See also this question.

Why only three partitions? (training, validation, test)

When you are trying to fit models to a large dataset, the common advice is to partition the data into three parts: the training, validation, and test dataset.

This is because the models usually have three “levels” of parameters: the first “parameter” is the model class (e.g. SVM, neural network, random forest), the second set of parameters are the “regularization” parameters or “hyperparameters” (e.g. lasso penalty coefficient, choice of kernel, neural network structure) and the third set are what are usually considered the “parameters“ (e.g. coefficients for the covariates.)

Answer: (most voted)

First, I think you’re mistaken about what the three partitions do. You don’t make any choices based on the test data. Your algorithms adjust their parameters based on the training data. You then run them on the validation data to compare your algorithms (and their trained parameters) and decide on a winner. You then run the winner on your test data to give you a forecast of how well it will do in the real world.

You don’t validate on the training data because that would overfit your models. You don’t stop at the validation step’s winner’s score because you’ve iteratively been adjusting things to get a winner in the validation step, and so you need an independent test (that you haven’t specifically been adjusting towards) to give you an idea of how well you’ll do outside of the current arena.

Second, I would think that one limiting factor here is how much data you have. Most of the time, we don’t even want to split the data into fixed partitions at all, hence CV.

Answer2:

Training set: a set of examples used for learning: to fit the parameters of the classifier. In the MLP case, we would use the training set to find the “optimal” weights with the back-prop rule

Validation set: a set of examples used to tune the parameters of a classifier. In the MLP case, we would use the validation set to find the “optimal” number of hidden units or determine a stopping point for the back-propagation algorithm

Test set: a set of examples used only to assess the performance of a fully-trained classifier. In the MLP case, we would use the test to estimate the error rate after we have chosen the final model (MLP size and actual weights). After assessing the final model on the test set, YOU MUST NOT tune the model any further!

Why separate test and validation sets?

The error rate estimate of the final model on validation data will be biased (smaller than the true error rate) since the validation set is iteratively used to select the final model.
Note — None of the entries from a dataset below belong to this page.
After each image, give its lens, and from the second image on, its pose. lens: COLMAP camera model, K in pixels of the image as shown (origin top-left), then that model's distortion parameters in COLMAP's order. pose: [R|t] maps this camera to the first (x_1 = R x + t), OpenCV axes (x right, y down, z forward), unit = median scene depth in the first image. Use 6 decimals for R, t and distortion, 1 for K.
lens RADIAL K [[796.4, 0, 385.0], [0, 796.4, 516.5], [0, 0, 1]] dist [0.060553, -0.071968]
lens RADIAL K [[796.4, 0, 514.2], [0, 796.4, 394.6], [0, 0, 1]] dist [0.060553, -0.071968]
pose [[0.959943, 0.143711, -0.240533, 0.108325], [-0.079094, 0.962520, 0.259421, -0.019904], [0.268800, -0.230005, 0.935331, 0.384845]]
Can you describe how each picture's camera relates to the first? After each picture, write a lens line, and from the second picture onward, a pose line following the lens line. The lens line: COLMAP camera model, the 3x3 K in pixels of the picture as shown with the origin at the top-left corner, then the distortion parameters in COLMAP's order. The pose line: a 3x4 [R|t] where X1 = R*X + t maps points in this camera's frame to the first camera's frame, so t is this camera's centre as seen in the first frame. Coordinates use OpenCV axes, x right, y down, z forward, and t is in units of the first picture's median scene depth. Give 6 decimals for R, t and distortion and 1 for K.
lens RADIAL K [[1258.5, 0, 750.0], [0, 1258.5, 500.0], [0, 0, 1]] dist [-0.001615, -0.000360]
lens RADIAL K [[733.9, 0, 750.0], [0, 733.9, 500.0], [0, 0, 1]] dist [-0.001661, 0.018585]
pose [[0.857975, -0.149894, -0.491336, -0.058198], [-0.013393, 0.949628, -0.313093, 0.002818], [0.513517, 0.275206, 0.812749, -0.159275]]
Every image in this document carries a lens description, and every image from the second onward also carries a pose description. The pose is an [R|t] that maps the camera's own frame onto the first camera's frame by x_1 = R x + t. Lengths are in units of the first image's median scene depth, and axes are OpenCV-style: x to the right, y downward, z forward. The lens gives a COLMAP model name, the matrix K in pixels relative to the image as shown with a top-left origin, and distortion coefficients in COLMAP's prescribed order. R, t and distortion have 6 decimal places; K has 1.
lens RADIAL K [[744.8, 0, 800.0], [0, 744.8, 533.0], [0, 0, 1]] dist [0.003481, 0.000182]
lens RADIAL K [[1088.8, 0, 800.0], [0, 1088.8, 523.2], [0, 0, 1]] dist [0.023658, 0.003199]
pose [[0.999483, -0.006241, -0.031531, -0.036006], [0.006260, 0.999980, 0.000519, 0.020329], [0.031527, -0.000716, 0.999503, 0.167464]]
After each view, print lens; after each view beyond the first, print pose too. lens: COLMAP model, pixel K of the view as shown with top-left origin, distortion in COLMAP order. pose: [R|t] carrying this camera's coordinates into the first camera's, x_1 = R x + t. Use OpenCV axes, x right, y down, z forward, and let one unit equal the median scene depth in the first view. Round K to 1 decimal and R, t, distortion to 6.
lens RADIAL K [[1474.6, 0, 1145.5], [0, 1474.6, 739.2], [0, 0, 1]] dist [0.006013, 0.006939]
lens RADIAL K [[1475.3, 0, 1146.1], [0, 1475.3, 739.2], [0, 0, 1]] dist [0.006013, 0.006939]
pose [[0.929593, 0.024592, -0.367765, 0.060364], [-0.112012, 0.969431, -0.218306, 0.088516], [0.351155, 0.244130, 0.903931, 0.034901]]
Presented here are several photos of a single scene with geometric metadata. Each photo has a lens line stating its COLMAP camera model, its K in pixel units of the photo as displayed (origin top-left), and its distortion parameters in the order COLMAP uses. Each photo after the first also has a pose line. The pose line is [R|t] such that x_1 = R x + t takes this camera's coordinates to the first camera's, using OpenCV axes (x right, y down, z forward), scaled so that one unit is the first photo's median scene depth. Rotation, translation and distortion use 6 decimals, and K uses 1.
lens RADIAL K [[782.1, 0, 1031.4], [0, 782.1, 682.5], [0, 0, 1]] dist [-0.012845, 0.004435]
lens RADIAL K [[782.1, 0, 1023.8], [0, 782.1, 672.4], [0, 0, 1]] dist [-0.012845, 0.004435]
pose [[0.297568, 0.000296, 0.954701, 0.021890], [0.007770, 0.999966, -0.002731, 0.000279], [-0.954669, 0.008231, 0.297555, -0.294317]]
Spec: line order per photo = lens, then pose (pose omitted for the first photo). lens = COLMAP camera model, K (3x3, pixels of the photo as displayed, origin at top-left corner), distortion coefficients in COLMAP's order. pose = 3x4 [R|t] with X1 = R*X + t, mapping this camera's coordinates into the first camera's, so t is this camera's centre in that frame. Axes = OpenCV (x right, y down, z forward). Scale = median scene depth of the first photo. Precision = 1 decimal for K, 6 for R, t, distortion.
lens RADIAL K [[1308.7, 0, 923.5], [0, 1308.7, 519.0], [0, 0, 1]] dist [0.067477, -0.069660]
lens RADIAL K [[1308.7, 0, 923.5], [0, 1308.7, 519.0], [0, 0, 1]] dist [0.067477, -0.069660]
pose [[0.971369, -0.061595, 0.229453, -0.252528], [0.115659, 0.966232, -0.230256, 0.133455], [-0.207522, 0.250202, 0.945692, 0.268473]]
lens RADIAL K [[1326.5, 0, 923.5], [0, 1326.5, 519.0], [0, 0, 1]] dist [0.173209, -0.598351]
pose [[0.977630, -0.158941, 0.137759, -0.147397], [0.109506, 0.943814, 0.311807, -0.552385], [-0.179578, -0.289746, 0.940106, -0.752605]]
After assessing the final model on the test set, YOU MUST NOT tune the model any further!

source : Introduction to Pattern Analysis,Ricardo Gutierrez-OsunaTexas A&M University, Texas A&M University

我的思考总结：

（已经确定好模型和超参数的情况下）训练集用于学习模型中具体的参数；
验证集用于从多个模型中选择一个最佳的；(不同类型的模型、不同的超参数，都算是不同的模型)
测试集用于预测这个模型在实际中表现如何，一般只在最后的模型上进行，且不再根据测试结果来调整模型。

当我们需要训练一个模型时，比如说文本分类。很显然，我们需要一个训练集用来训练，通过梯度下降和反向传播等方法来更新我们模型的参数。

模型训练好了之后，怎么知道我们模型效果怎样呢？显然需要另一个数据集来验证、或者说测试。就先叫做验证集吧！我们用验证集来评估模型的效果。

假如评估发现效果不是很理想，我们希望再提高一些，因此我们可能会调整超参数（比如增加模型层数）、甚至是换模型类型（从TextCNN换成TextRNN），调整完之后在训练集上继续训练，如此循环往复。

直到最后，不管什么原因（没时间了、觉得很难再提升了、或者觉得效果满意了等等），我们不想继续调整模型和训练了。这时候，我们有一个在验证集上表现最佳的模型，想看看它在现实中表现如何怎么办？总不能直接上线作为产品拿去给用户使用吧，总得先测试一下吧？因此，很显然我们需要一个数据集来测试一下验证集选出来的模型实际上是不是个辣鸡。就称该数据集为测试集吧！

那为什么不是验证集选择出模型就可以了呢？因为我们通过不断迭代的调整（模型类型、超参数）使其在验证集上表现越来越好（虽然不像训练集直接参与具体参数的训练，但验证集参与了超参数和模型类型的选择，从而间接地会影响到最后模型的偏好），这可能导致最终选择出来的模型对验证集有种潜在的偏好（如：验证集误差率偏低），因此需要通过一个相对独立的测试集来预测该模型在现实世界中的表现。

如果不需要选择模型，那么验证集就可以不需要。